PROVIDED PASSAGE
To help people get up and running as easy as possible I have a simple to use BLE to MQTT scanner that can be run on a Pycom board. It will decode both RAWv1 and RAWv2 data. It also decodes Eddystone TLM data and anything it cannot decode the raw packet is snt through.
Source Code is:
Perfect Having more gateway options is always good!
In format 5, you might consider byte 15, Movement counter (8bit unsigned), incremented by motion detection interrupts from LIS2DH12 Accelerometer.
How do you intrepret totalACC, by that i mean what does it mean to you?
Are you Ruuvi’s at fixed locations or do they move?
Hey Thanks for that,
Already have the Movement counter as an issue I have to fix.
Total acceleration is just RMS, so RMS = sqrt(x * x + y * y + z * z).
This makes it easy to only focus on one acceleration value instead of the three and is easier to create rules against if the highpass filter has been enabled on the Ruuvitag. As when stationary value will range from 0 to 0.02 due to fluxiations with gravity readings. So an alert could be triggered if above 0.04 for example.
The tags are stationary, could be movable and use the RSSI from multiple gateways to triangulate location of the tag.
theBASTI0N said: I have a double brick house where a raspberry pi’s ble sensitivty meant I would not be able to see all tags within the house and outside.
With the Pycom boards I can use an external antenna for ble which gives me better performance with sensitivty and it means it is not sharing the antenna with wifi.
I haev one on each end of the house which collects all tags in the house and outside and every other ble packet from the neighbours.
Also the performance with hosting everything on a RPI was not ideal once I went over 10 tags it found it sluggish.
“from the neighbours.” interesting.
dgerman replied: You have a very large number of Unknown Tags. I expect all those cause a lot of interference. Does it result in many missing packets even with many just showing up infrequently.

PROBLEM TO WORK ON
Continue the forum thread about the Pycom BLE-to-MQTT scanner for Ruuvi tags from its last post.

EXCERPTED DATA
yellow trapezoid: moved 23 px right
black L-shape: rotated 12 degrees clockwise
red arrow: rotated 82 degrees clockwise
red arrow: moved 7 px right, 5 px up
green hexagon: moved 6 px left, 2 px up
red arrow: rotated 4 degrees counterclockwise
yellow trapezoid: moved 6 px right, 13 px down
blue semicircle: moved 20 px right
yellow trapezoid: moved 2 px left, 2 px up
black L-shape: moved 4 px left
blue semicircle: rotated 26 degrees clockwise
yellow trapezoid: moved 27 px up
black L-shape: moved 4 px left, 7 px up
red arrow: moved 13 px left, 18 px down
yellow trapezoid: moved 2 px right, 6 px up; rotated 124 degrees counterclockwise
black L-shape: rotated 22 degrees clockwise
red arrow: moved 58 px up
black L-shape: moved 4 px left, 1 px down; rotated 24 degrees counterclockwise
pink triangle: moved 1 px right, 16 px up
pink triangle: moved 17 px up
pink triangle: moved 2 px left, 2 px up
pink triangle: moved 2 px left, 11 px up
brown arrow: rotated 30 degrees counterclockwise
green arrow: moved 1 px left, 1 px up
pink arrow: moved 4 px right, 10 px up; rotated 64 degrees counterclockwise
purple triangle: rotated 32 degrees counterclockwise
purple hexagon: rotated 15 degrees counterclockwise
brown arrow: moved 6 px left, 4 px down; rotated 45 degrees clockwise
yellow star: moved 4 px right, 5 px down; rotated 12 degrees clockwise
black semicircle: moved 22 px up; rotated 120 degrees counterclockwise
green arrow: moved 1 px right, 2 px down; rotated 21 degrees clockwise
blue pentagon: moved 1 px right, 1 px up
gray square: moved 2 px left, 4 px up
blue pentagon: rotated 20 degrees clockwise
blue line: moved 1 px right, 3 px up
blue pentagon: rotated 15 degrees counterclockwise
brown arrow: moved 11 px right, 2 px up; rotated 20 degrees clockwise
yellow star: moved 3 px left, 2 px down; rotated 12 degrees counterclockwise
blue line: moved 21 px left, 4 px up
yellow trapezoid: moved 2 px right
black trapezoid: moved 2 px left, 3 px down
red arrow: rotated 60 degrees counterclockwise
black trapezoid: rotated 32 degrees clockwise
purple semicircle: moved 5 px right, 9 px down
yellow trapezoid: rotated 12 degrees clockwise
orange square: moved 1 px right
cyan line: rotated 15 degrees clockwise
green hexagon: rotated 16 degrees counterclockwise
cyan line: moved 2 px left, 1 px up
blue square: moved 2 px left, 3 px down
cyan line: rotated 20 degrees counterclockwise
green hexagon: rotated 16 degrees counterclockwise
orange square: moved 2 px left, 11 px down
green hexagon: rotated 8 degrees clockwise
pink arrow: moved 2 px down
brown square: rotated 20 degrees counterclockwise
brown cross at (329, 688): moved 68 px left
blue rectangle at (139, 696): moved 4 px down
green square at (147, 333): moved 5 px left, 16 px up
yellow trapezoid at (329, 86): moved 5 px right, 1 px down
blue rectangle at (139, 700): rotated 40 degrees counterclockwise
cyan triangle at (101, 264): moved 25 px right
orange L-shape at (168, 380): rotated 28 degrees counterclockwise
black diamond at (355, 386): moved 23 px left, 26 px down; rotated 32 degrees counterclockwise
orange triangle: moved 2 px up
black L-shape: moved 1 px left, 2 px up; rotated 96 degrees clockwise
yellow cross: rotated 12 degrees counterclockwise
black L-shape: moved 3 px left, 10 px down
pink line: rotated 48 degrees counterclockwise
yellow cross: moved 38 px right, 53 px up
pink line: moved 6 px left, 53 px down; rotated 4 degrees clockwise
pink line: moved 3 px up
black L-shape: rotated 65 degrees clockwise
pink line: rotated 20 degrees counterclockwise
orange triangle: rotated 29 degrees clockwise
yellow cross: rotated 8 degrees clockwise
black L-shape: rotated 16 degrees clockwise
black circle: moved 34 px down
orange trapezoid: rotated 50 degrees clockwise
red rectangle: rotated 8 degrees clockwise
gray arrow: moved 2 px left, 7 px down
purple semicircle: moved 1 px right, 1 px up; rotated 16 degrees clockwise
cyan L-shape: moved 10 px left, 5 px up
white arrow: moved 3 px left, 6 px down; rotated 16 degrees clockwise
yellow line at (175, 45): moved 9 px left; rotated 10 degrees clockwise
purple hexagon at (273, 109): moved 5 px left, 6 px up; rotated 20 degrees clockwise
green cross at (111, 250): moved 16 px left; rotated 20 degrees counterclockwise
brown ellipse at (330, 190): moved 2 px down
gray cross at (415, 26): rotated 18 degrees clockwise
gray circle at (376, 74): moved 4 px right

ANSWER SPACE
Are you familiar with RuuviCollectors:
Which MQTT broker are you using?
What is infix / Grafana running on?
Unknown advertisement will always occur, they could be a gaming remote a speaker almost anything nowadays that supports BLE. This also means that interference is expected filtering is almost always done on a software level when scanning for BLE data, you may add a tag into a whitelist but the hardware is always scanning for everything it can see having the software filter the data afterwards.
I have tested the Pycom boards in an environment where there were more known and unknown tags that I have at home. Performance was improved when I separated the WiFi to the external and BLE to the internal antenna which I cannot do an a RPI. But packets will still be lost and that is expected in a polluted RF environment. Where I see the most packets lost is on external tags where the weather plays a major role in interference.
With the unknown tags I could begin to look at the Manufactures IDs to determine what type of device it may be.
As for what I am using:
This gives me much better performance than what I could ever get on a RPI.
If wanted I added the Node-RED flows on the github page and list the DB’s to create.
Added movement counter into decoded data, along with Measurement Sqequnce and fixed the issue I had with Battery and tx measurements.
Just got a gift of gPy. I’d like to use it as a remote, solar charged battery powered gateway to cell network. Hope to wake up like every 5 minutes accept data from ruuvi tag and transmit it using syslog format similar to that described at http://mybeacons.info/jakoavain.html
Although I don’t see it stated as a requirement, it seems that an expansion board is required.
Your thoughts would be appreciated.
You could use something like this instead of the expansion board:
You would then be able to connect to the Vin and GND pins.
Also this thread could be useful:
Thanks. Great information at “powering Lopy…” link. I got started with solderless breadboard.